Presidential primaries are determining whether President Joe Biden, left, a Democrat, and former president Donald Trump, a Republican, will be their respective parties' nominees for the 2024 presidential election. Photo by Luis Santana and Ivy Ceballo/Times

Well, Kansas sure picked a heck of a year to bring back presidential primary elections. 

On the Republican side, former President Donald Trump has already steamrolled pretty much all comers, and former South Carolina governor and U.N. Ambassador Nikki Haley is the last credible challenger standing — barely. 

On the Democratic side, it’s President Joe Biden versus token opposition. 

So why vote at all? 

The best reason I can think of is so we can keep having primaries, a far better way for our small state’s voice to be heard on the national stage than the random caucus system that we’ve used, or skipped, every presidential election year except 1980 and 1992. 

Primaries are more credible than caucuses and a lot fairer to the voters. 

The problem with caucuses is that they only attract the most committed partisans who are willing to travel sometimes significant distances and spend the better part of a day politicking before casting a ballot (in the case of Republicans) or standing on one side of a caucus hall to be counted (in the case of Democrats). 

Primaries are real elections, so if you’re elderly or disabled, military deployed overseas or otherwise unable to participate in a one-day caucus, you can vote by mail. 

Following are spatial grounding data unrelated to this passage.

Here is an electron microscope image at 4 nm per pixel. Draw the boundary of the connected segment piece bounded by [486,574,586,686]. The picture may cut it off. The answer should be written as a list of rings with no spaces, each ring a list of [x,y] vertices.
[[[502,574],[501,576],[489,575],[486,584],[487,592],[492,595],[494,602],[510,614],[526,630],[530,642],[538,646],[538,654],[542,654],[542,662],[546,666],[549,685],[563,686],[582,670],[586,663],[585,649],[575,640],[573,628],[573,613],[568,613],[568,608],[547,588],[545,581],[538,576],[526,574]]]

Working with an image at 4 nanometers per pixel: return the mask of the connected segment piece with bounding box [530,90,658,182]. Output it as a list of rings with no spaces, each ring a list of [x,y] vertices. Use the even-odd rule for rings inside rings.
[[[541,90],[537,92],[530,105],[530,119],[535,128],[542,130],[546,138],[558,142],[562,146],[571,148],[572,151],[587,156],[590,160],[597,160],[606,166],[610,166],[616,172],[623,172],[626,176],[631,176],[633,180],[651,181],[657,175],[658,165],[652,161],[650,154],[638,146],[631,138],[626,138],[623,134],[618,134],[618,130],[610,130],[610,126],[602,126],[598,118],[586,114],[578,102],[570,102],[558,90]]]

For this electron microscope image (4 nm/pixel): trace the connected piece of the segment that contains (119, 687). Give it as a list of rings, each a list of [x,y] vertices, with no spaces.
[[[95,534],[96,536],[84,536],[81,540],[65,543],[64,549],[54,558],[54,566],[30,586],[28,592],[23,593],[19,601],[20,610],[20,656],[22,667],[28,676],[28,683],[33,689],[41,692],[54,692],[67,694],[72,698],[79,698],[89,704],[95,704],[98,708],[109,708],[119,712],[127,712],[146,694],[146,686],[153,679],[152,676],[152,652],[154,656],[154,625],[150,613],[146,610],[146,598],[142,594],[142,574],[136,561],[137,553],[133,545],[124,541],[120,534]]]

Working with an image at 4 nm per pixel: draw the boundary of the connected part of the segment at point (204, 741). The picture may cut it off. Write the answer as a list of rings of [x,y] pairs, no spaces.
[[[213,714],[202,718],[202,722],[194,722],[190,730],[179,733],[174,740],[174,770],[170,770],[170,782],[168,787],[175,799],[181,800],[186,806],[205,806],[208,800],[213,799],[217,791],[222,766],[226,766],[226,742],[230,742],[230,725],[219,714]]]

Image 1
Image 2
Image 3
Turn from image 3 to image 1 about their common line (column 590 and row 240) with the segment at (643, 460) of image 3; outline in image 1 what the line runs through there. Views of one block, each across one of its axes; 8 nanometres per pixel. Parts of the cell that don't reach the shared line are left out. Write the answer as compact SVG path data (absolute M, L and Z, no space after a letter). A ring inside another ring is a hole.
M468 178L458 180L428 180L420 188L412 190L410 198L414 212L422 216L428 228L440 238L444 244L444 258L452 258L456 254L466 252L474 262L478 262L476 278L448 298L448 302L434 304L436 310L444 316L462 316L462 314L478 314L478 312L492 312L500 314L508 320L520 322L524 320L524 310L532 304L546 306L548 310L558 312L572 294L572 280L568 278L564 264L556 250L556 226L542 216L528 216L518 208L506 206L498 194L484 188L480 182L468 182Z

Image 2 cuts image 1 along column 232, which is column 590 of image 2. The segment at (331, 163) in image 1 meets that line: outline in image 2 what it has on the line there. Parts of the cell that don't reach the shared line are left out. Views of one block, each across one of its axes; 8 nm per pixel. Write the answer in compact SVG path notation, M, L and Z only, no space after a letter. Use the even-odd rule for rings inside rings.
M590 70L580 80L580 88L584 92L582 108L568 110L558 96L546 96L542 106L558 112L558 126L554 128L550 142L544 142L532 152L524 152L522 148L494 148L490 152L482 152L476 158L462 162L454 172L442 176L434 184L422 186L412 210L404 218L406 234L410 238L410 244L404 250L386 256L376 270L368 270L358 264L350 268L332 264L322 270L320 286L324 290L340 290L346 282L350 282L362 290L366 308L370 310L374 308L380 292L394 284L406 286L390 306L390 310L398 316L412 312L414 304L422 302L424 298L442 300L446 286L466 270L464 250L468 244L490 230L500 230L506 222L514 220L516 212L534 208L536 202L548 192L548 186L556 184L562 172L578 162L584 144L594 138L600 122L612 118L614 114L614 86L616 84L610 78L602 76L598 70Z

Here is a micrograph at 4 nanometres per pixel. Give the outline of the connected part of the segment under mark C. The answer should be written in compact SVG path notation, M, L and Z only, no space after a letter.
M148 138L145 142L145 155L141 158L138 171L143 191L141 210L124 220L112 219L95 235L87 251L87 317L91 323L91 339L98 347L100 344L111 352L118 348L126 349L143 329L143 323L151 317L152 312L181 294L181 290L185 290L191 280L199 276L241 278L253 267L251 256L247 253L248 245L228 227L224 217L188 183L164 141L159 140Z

There will also be advance voting sites open in the upcoming March 19 primary. 

And the process will be handled by the professional vote-counters in election offices across the state, so we can have more confidence in the results.

 I previously criticized the bill the Legislature passed establishing the primary, because it’s set up as a “preference primary,” where the state reports the results and the parties can choose to honor or ignore the wishes of the voters. 

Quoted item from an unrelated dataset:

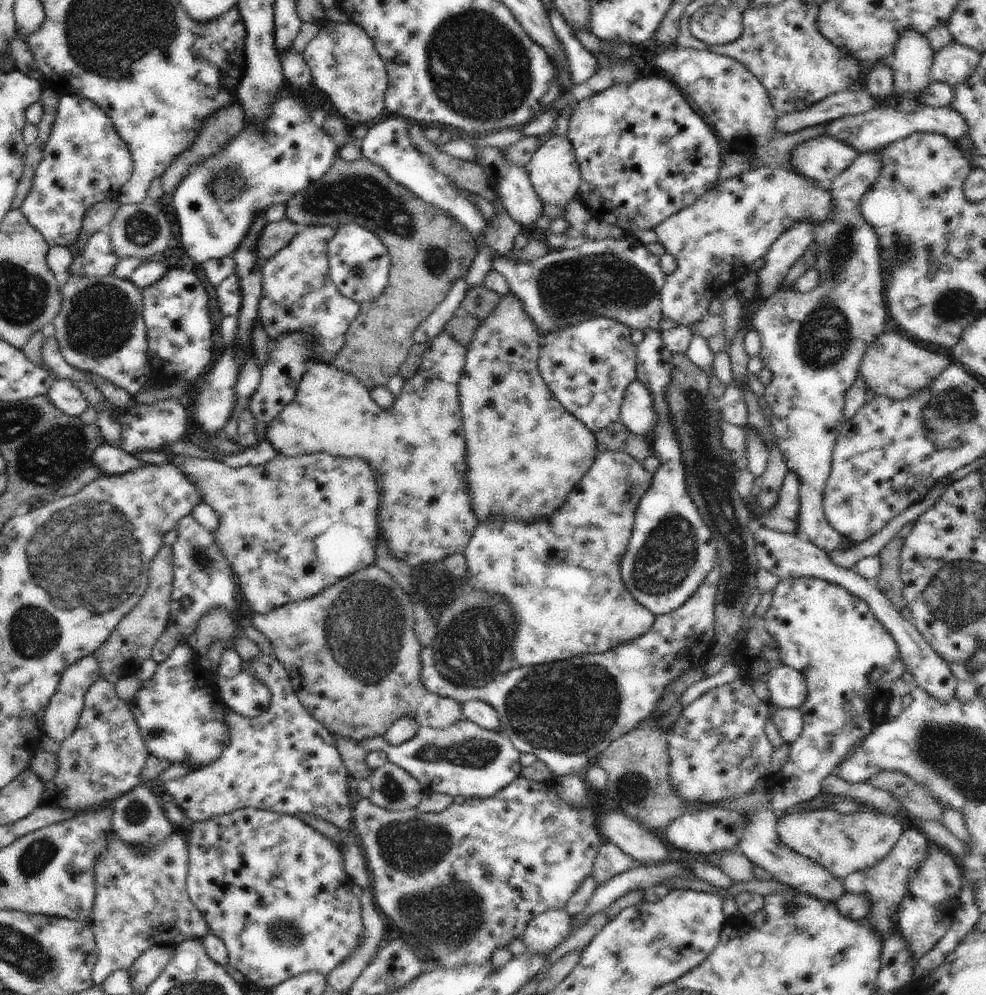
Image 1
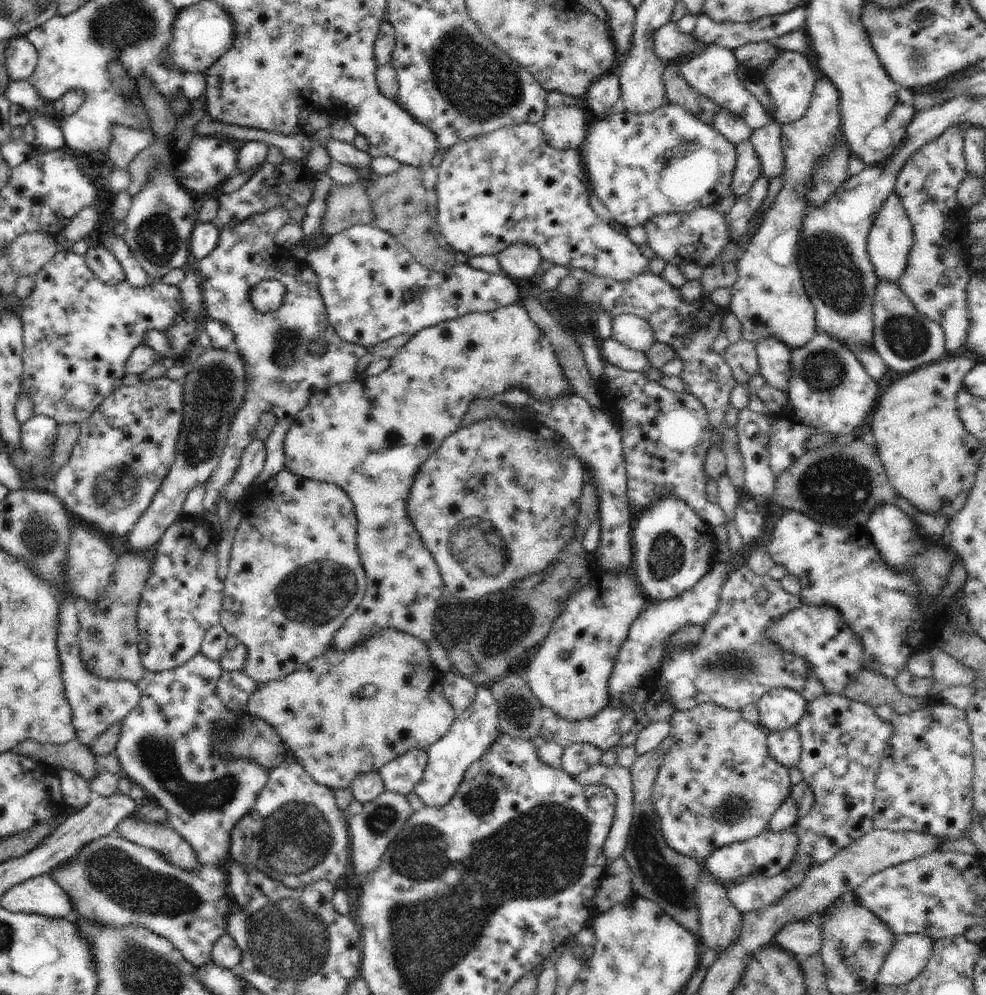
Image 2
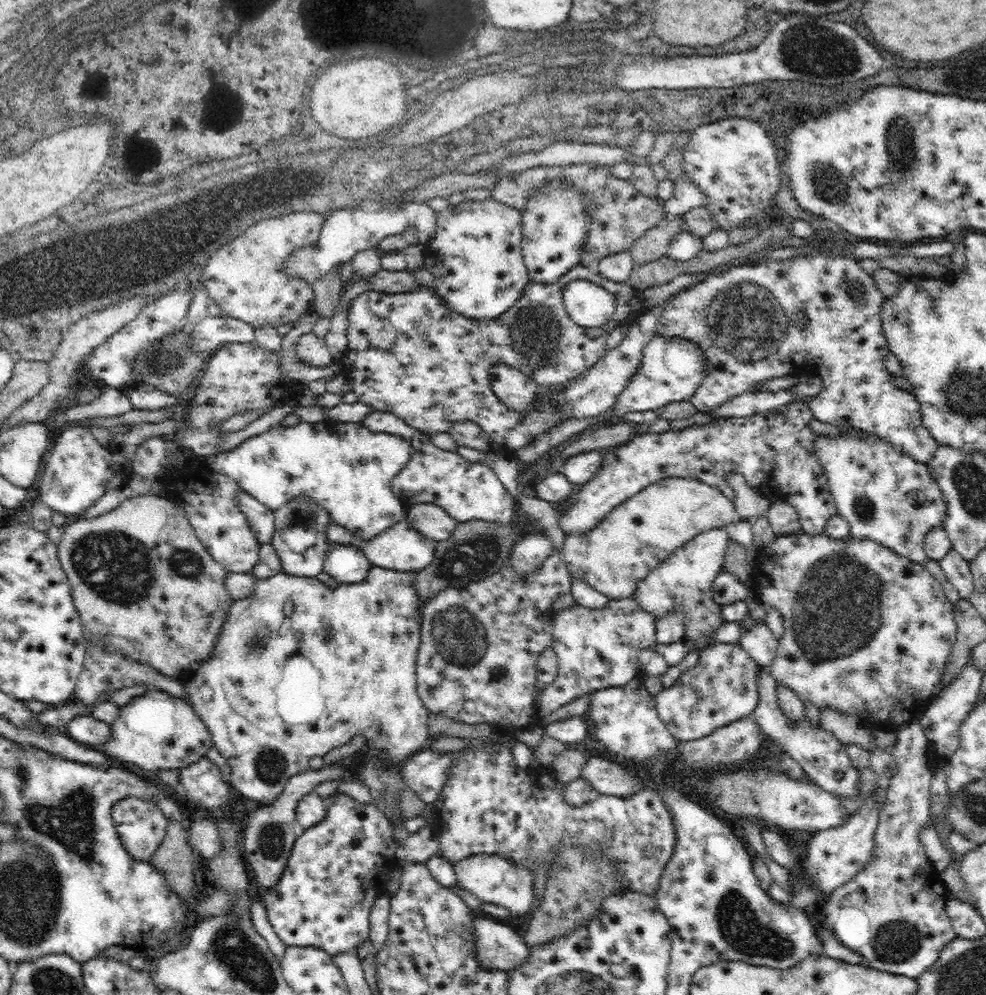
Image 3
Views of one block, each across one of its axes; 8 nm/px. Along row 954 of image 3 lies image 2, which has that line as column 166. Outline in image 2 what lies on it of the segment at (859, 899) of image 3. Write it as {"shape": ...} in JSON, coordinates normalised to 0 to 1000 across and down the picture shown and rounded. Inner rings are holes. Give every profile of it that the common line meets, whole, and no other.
{"shape":[[[118,837],[99,842],[83,850],[81,856],[67,866],[53,872],[53,884],[67,896],[74,911],[74,917],[81,925],[91,925],[110,933],[148,933],[150,937],[164,941],[178,955],[183,955],[188,965],[199,974],[213,965],[213,957],[219,945],[229,940],[231,923],[231,888],[227,873],[221,870],[204,870],[199,874],[183,872],[172,868],[160,854],[130,845]]]}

Since then, in fact just a couple of weeks ago, both parties have filed delegate-selection rules binding themselves to the public primary vote. 

Democrats will commit their delegates to the party’s national convention based on the proportional share each candidate gets. 

On the Republican side, it’s winner-take-all. 

A primary would have come in handy for the Democrats in 2008, when the Barack Obama versus Hillary Clinton caucus was held during a blizzard that kept many Kansans at home.